Return each line of the records that contains the string "left". Case counts.
— BEGIN GIVEN INFORMATION —
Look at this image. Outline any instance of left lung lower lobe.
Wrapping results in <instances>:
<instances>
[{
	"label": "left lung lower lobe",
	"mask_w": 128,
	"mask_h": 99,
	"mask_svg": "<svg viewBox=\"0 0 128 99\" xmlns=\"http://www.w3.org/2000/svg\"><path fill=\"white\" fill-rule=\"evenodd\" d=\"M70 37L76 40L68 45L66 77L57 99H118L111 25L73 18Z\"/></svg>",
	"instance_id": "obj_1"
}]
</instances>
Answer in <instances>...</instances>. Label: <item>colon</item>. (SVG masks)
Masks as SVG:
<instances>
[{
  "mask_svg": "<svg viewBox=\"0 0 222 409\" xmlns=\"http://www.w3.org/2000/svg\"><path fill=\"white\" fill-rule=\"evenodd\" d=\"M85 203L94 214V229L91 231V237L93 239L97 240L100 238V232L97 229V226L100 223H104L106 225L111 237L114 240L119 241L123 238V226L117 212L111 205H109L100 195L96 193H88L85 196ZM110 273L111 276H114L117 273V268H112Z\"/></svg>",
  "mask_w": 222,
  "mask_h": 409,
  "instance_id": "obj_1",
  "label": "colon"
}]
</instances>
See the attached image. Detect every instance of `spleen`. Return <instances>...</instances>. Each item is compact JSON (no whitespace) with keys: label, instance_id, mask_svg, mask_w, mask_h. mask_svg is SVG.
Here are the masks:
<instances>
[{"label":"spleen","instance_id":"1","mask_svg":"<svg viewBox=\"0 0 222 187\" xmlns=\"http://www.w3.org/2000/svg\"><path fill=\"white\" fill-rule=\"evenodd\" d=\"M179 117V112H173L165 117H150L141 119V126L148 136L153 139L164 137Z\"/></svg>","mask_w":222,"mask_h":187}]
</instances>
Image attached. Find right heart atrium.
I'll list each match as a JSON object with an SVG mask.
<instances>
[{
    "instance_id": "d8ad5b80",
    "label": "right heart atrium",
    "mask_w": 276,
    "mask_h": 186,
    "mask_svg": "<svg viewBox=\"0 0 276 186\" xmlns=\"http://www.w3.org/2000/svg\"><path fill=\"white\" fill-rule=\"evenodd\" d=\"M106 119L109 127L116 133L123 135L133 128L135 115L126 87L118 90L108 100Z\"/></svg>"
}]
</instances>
— END GIVEN INFORMATION —
— BEGIN GIVEN INFORMATION —
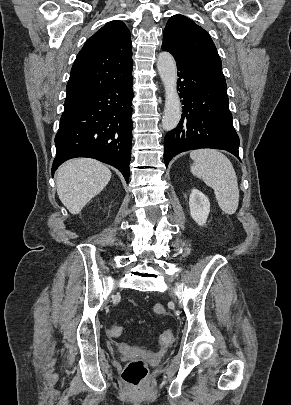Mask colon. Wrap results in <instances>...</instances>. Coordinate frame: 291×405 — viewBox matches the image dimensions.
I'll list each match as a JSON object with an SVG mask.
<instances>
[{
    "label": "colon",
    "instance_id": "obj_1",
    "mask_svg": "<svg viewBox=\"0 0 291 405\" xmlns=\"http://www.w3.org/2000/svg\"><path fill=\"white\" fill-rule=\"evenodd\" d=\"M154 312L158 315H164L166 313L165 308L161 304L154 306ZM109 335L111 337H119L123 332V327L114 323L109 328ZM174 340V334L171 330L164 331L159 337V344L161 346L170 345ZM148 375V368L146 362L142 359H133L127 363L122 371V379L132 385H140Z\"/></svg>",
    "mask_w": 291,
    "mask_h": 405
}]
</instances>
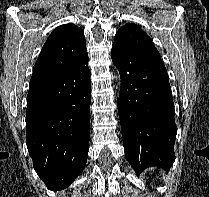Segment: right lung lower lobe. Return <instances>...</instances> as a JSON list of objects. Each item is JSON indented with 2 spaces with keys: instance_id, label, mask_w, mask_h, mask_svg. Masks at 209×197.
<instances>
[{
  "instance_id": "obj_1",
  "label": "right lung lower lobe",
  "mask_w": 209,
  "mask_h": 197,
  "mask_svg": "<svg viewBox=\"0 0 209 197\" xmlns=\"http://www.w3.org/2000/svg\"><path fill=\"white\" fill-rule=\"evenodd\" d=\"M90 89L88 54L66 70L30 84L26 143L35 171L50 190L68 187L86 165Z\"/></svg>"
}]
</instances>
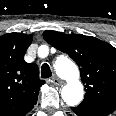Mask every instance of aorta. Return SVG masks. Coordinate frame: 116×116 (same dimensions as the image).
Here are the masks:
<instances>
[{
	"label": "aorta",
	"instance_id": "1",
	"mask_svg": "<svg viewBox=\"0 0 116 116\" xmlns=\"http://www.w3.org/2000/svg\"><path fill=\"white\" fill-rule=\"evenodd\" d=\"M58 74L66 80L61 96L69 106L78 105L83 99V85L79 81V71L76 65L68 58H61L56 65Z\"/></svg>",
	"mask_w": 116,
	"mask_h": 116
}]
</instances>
— END GIVEN INFORMATION —
— BEGIN GIVEN INFORMATION —
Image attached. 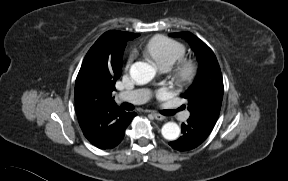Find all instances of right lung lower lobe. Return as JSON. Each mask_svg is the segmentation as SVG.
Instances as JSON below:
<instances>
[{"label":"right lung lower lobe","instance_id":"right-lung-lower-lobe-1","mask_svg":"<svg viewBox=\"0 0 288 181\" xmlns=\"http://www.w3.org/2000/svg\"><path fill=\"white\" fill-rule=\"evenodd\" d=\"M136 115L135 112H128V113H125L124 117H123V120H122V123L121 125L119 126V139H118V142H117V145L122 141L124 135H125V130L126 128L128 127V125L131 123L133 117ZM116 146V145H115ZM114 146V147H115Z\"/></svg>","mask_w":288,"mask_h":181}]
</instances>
— END GIVEN INFORMATION —
## REPLY TO THE EXERCISE
Look at this image. Outline any instance of left lung lower lobe.
	"label": "left lung lower lobe",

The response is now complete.